Gov. Deval Patrick signed an economic development bill into law on Tuesday but vetoed a number of provisions that would have extended or expanded some of the state’s existing tax credits.

Greg Bialecki, Patrick’s secretary of housing and economic development, said the governor’s vetoes were based on the recommendations earlier this year of the state’s Tax Expenditure Commission, which was made up of lawmakers, constitutional officers, and administration officials. The commission recommended that tax credits be evaluated periodically for their effectiveness. The commission also said the total number of tax credits, which last year cost the state $26.6 billion in lost revenue, should be reduced.

The provisions vetoed by the governor would have extended the life of the so-called brownfields tax credit by two years, increased the size of the historic rehabilitation tax credit program from $50 million to $60 million a year, and provided a new credit to offset the minimum tax payment assessed on new corporations. The credits would have cost the state an estimated $45 million initially.

Bialecki said anecdotal evidence suggests the tax credits are effective, but he said the governor wants to follow the recommendation of the Tax Expenditure Commission and wait until more concrete evidence is available indicating the tax credits are working as intended. He said the administration will support extensions or expansions of the tax credit if that’s what the evidence indicates, but added: “We do intend to take a harder look at tax expenditures generally.”
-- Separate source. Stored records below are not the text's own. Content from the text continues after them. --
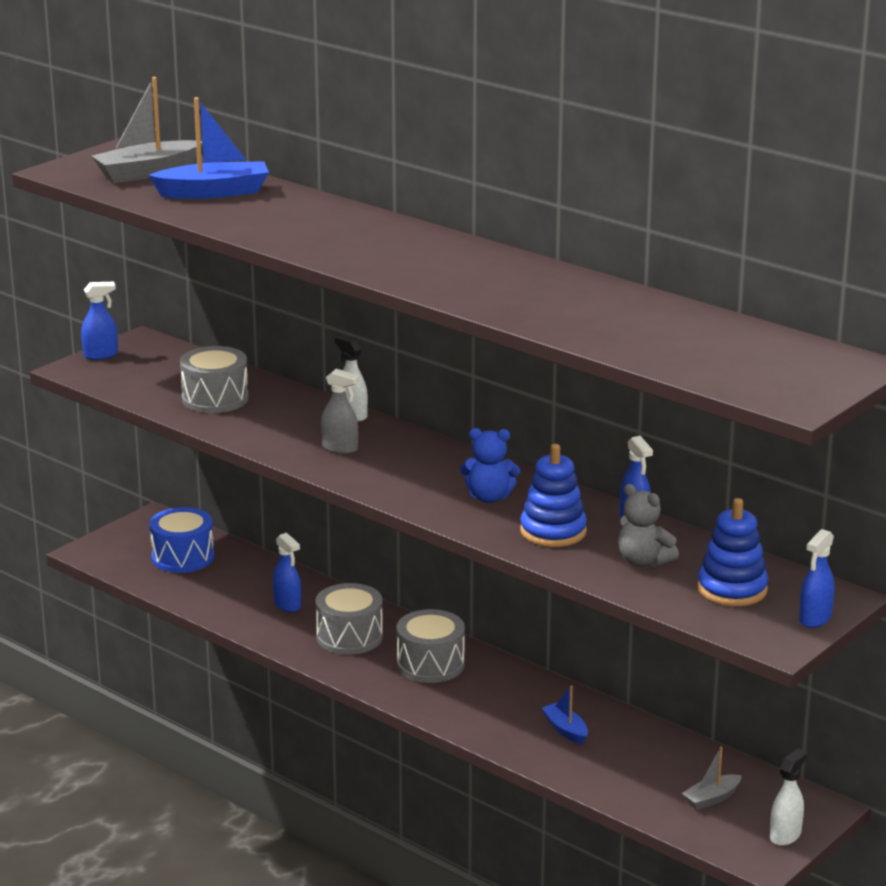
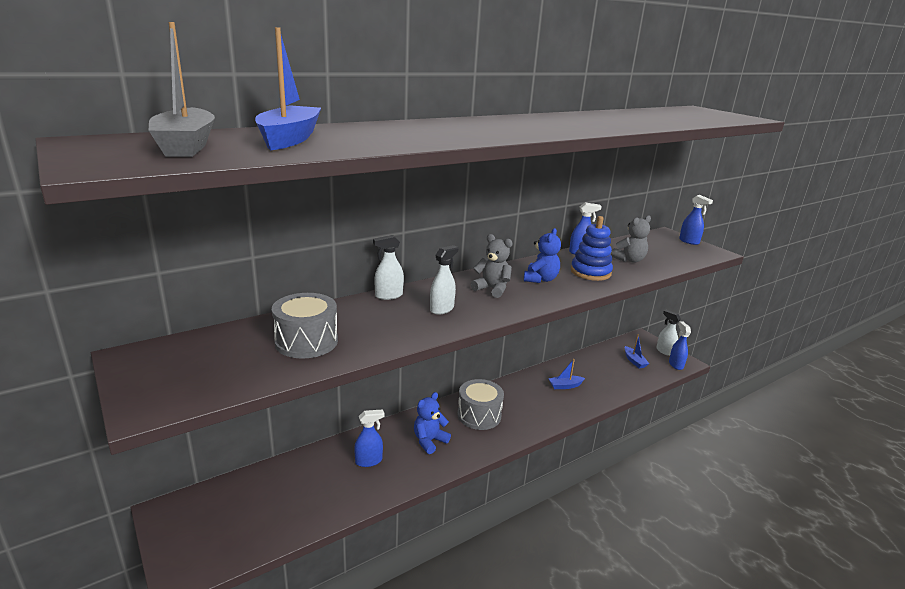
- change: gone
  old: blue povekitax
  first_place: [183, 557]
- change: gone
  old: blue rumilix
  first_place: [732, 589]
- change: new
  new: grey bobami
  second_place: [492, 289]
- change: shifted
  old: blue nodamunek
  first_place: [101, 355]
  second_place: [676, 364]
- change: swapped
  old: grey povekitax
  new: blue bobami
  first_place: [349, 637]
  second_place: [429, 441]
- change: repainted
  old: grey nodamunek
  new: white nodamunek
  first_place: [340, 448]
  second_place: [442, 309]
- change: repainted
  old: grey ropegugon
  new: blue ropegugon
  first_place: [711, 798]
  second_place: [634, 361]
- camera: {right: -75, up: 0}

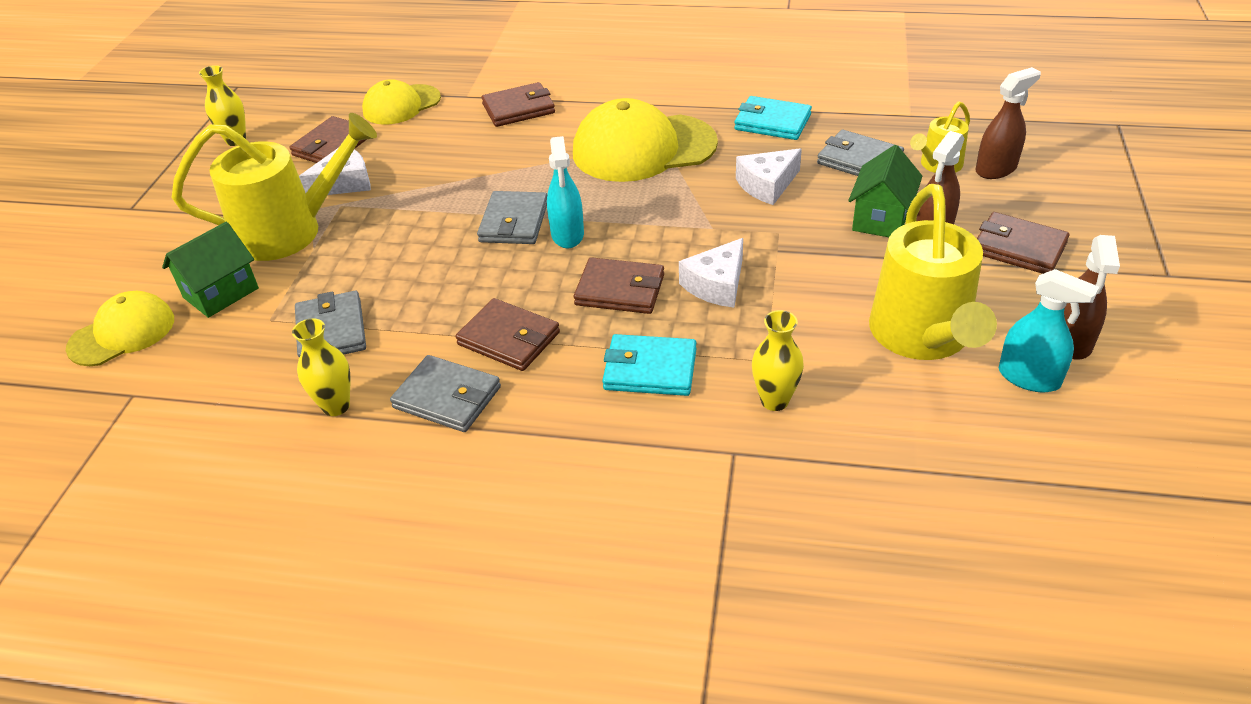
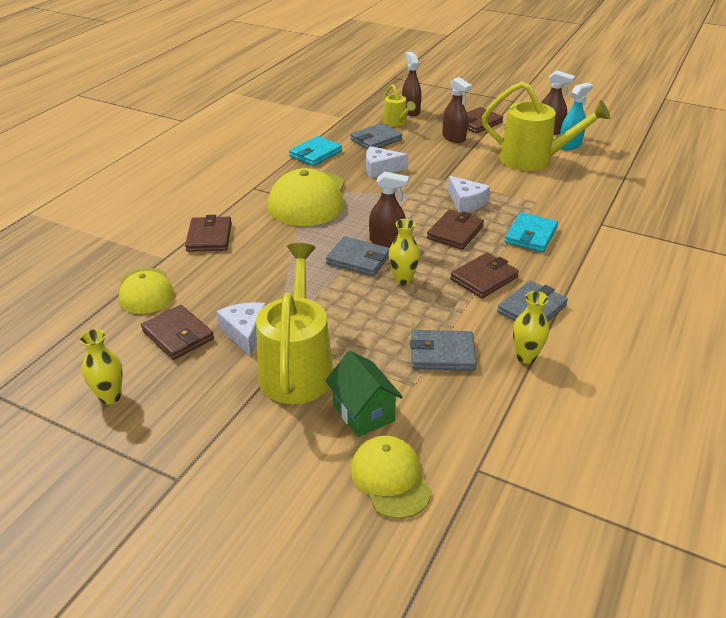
- change: gone
  old: green bulavolun
  first_place: [881, 219]
- change: shifted
  old: yellow rosilo
  first_place: [774, 401]
  second_place: [403, 280]
- change: repainted
  old: turquoise nodamunek
  new: brown nodamunek
  first_place: [567, 235]
  second_place: [387, 241]
- change: rotated
  old: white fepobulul
  first_place: [767, 185]
  second_place: [380, 169]
  degrees: 105
- camera: {right: -75, up: -5}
The increase in the historic rehabilitation tax credit program was a high priority of the Gateway Cities legislative caucus, which sees the initiative as a vehicle to help spur redevelopment of old mills and other historic structures. Rep. Antonio Cabral, cochair of the Gateway Cities caucus, late last month hailed the $10 million increase in the tax credit cap as a historic breakthrough.

But the program, which is administered by Secretary of State William Galvin, has never been evaluated and often been shrouded in mystery. With the Legislature out of session, the governor’s vetoes won’t be overridden.

The new law provides enhanced funding for job training and internships, boosts infrastructure development, and authorizes a sales tax holiday this weekend. No overall cost figure for the legislation was available.